BDA3 Chapter 2 Exercise 9

Posted on 29 August, 2018 by Brian
Tags: bda chapter 2, solutions, bayes, beta, prior sensitivity
Category: bda3

Here’s my solution to exercise 9, chapter 2, of Gelman’s Bayesian Data Analysis (BDA), 3rd edition. There are solutions to some of the exercises on the book’s webpage.

\(\DeclareMathOperator{\dbinomial}{binomial} \DeclareMathOperator{\dbern}{Bernoulli} \DeclareMathOperator{\dnorm}{normal} \DeclareMathOperator{\dgamma}{gamma} \DeclareMathOperator{\invlogit}{invlogit} \DeclareMathOperator{\logit}{logit} \DeclareMathOperator{\dbeta}{beta}\)

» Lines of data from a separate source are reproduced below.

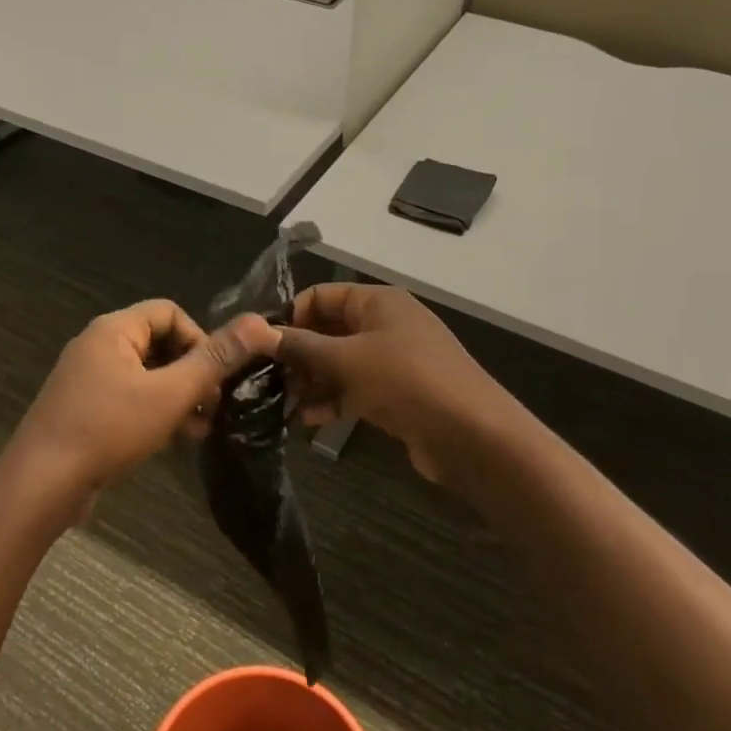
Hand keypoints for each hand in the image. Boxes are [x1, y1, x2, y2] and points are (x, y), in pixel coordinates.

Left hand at [2, 299, 271, 522]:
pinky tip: (174, 440)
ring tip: (200, 427)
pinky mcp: (83, 409)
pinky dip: (154, 411)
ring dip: (177, 396)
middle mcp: (97, 346)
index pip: (170, 312)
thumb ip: (214, 359)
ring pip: (146, 375)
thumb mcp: (170, 393)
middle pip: (159, 343)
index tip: (216, 375)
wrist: (40, 484)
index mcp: (114, 329)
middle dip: (192, 372)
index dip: (200, 338)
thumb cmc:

The data show 650 people in support of the death penalty and 350 against. We explore the effect of different priors on the posterior.

First let’s find the prior with a mean of 0.6 and standard deviation 0.3. The mean of the \(\dbeta(\alpha, \beta)\) distribution is

\[ \frac{3}{5} = \frac{\alpha}{\alpha + \beta} \]

which implies that \(\alpha = 1.5 \beta\). The variance is

\[ \begin{align} \frac{9}{100} &= \frac{\alpha \beta}{(\alpha + \beta)^2 (\alpha + \beta + 1)} \\ &= \frac{3}{2} \frac{\beta^2}{\frac{25}{4}\beta^2 \frac{5\beta + 2}{2}} \\ &= \frac{3}{2}\frac{4}{25}\frac{2}{5\beta + 2} \\ &= \frac{12}{25(5\beta + 2)} \\ &\Leftrightarrow \\ 5\beta + 2 &= \frac{12}{25}\frac{100}{9} \\ &= \frac{16}{9}, \end{align} \]

which implies that \(\beta = \frac{2}{3}\). Thus \(\alpha = 1\). Let’s check we’ve done the maths correctly.

α <- 1
β <- 2 / 3

list(
  'mean_diff' = 3 / 5 - α / (α + β),
  'variance_diff' = 9 / 100 - α * β / ((α + β)^2 * (α + β + 1))
)

## $mean_diff
## [1] -1.110223e-16
## 
## $variance_diff
## [1] -1.387779e-17

The value 1e-16 is computer-speak for 0.

Since \(\beta < 1 <= \alpha\), we see one maximum at 1.

tibble(x = seq(0, 1, 0.001), y = dbeta(x, α, β)) %>% 
  ggplot() +
  aes(x, y) +
  geom_area(fill = 'skyblue') +
  labs(
    x = 'x',
    y = 'beta(x | α, β)',
    title = 'Beta prior with mean 0.3 and standard deviation 0.6',
    subtitle = str_glue('α = {α}, β = {signif(β, 3)}')
  )

The beta distribution is self-conjugate so the posterior is \(\dbeta(0.6 + 650, 0.4 + 350)\).

Let’s plot the posterior with priors of different strength. We can increase the strength of the prior whilst keeping the mean constant by multiplying \(\alpha\) and \(\beta\) by the same constant c. We will use \(c \in \{ 1, 10, 100, 1000\}\). In the plot below, we have restricted the x-axis to focus on the differences in the shape of the posteriors.

support <- 650
against <- 350

expand.grid(magnitude = 0:3, x = seq(0, 1, 0.001)) %>% 
  as_tibble() %>% 
  mutate(
    c = 10^magnitude,
    a_prior = α * c,
    b_prior = β * c,
    y = dbeta(x, support + a_prior, against + b_prior),
    prior_magnitude = factor(as.character(10^magnitude))
  ) %>%
  ggplot() +
  aes(x, y, colour = prior_magnitude) +
  geom_line() +
  scale_x_continuous(limits = c(0.55, 0.75)) +
  labs(
    x = 'x',
    y = 'beta(x | support + a, against + b)',
    title = 'Beta posterior with different priors',
    subtitle = str_glue(paste(
      'a = {α} * 10^magnitude, b = {β} * 10^magnitude',
      'support = 650, against = 350',
      sep = '\n'
    )),
    colour = 'Magnitude of the prior'
  )

Magnitudes 1 and 10 give very similar results close to the maximum likelihood estimate of 65%. The higher magnitudes pull the mean towards the prior mean of 60%.